Background and importance Ceftolozane–tazobactam (CT) intravenous infusion using portable elastomeric infusion pumps (EIP) is useful, especially in patients infected with resistant bacteria.
Aim and objectives The aim of the study was to describe CT infusion using EIP (CT-EIP) and analyse the healthcare costs avoided versus hospital admission.
Material and methods This retrospective study included all patients treated with CT-EIP. The study period was January 2017 to October 2019. Recorded data were clinical data obtained from patient electronic medical records. For the economic evaluation we considered costs of the EIP, nurse working time needed for preparation and cost of the hospital at home care unit (HHU). The cost of the medication was not included as it was the same whether the patient was in hospital or at home. Physician and pharmacist working time was not analysed as it was considered that hospital admission and management by the HHU were equivalent.
For the calculation of hospital admission costs, the regional normative was considered: a day at the HHU costs €80.70, and the cost per hospital admission day is €528.95. Nursing work needed for preparation of the EIP costs €15.81/hour (a nurse prepares an average of 10 EIP/hour).
Baxter Healthcare Corporation manufactured the EIP used: 24 hour duration devices (240 mL/24 hours, flow rate 10 mL/hour) for continuous perfusion or 30 min duration devices (100 mL/30 min, flow rate 200 mL/hour) for intermittent perfusions.
The unit cost of EIP was €25.63 for the 240 mL/24 hour devices (needed 1/day) and €15.40 for the 100 mL/30 min one (needed 3/day). Average cost per day of treatment with CT-EIP were €35.91 (range €25.63–46.20/day).
Results A total of 220 CT-EIP were prepared for 10 patients (5 men, 5 women; mean age 58.1 years (range 19–90 years) with hospital acquired pneumonia (6), off-label situations (2), severe abdominal infection (1) and severe urinary infection (1). Microorganisms isolated were Pseudomonas aeruginosa (10/10 patients); Staphylococcus aureus (2/10); and Escherichia coli (1/10). Eight of 10 patients were treated with concomitant antibiotic. Treatment took an average of 13 days (range 7–29) per patient with CT-EIP.

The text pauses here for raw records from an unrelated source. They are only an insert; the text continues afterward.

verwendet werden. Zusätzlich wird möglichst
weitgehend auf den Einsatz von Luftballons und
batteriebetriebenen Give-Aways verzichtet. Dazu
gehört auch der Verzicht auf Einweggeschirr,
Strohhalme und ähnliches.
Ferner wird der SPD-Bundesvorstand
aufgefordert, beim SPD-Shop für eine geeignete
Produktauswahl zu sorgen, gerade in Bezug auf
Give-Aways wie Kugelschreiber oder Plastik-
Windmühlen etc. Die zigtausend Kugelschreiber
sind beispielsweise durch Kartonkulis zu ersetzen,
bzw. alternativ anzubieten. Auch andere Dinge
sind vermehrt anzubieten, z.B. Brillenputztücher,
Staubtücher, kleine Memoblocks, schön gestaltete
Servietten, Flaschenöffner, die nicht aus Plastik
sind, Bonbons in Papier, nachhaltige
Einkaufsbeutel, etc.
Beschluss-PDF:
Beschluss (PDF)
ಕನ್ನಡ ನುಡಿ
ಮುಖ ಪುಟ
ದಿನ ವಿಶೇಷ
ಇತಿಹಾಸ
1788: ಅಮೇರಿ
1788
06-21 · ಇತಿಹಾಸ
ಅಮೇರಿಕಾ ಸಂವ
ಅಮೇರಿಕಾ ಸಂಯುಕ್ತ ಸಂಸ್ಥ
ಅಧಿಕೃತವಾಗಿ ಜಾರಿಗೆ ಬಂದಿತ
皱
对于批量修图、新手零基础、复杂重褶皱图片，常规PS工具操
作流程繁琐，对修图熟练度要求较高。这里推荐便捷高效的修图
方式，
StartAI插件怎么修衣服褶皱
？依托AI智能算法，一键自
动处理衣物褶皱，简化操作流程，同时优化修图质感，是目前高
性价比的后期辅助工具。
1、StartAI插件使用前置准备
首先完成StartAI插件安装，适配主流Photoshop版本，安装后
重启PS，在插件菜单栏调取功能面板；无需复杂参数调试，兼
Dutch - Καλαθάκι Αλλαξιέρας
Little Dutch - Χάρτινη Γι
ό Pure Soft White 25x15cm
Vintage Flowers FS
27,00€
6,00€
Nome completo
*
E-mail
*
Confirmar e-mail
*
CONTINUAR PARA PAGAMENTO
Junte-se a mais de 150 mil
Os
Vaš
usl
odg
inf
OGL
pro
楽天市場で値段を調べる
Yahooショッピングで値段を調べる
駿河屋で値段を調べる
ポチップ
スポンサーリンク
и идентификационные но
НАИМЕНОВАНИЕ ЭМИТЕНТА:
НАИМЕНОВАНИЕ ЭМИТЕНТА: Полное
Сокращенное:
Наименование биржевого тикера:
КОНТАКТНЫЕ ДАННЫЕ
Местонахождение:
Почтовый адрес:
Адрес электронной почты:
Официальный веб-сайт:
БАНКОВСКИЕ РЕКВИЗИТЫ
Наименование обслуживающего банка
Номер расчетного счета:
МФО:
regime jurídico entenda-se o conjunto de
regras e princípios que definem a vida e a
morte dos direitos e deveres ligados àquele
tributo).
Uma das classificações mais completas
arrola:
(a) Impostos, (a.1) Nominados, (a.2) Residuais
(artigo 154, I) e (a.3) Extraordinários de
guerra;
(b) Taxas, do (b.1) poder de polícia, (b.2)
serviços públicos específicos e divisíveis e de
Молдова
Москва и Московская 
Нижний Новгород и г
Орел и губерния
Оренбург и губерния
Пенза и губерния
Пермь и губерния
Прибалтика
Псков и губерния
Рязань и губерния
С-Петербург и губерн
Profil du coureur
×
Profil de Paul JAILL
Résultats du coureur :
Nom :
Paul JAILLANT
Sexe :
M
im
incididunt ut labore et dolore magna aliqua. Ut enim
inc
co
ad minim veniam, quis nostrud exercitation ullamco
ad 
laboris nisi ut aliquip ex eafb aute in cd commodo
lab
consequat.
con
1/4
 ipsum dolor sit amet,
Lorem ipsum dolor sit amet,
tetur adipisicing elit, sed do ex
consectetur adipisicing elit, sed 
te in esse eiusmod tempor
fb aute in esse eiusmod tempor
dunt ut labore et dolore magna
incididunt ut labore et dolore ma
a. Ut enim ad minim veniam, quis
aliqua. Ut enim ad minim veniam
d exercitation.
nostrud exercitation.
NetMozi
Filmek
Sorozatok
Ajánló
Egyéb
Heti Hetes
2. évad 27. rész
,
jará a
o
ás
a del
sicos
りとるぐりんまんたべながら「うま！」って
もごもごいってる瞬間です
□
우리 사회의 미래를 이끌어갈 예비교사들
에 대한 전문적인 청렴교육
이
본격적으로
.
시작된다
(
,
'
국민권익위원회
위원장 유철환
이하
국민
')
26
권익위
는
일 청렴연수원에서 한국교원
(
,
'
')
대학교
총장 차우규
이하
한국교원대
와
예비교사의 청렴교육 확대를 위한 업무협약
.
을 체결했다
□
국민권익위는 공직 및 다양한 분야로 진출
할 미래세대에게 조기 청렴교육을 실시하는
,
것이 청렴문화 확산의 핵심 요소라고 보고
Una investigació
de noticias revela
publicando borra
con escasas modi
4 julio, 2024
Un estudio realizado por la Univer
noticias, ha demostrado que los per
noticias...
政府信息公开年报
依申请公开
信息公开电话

Seven of 10 patients were managed by HHU and the rest had ambulatory care after hospital discharge. Successful progression occurred in five patients. Five patients died due to other severe pathologies (cancer, cystic fibrosis, acute rejection, etc).
The avoided estimated cost was €55 856.26.
Conclusion and relevance CT-EIP was a cost effective alternative, which enabled patients to stay at home, avoiding unnecessary hospital admission and improving their quality of life.
References and/or acknowledgements No conflict of interest.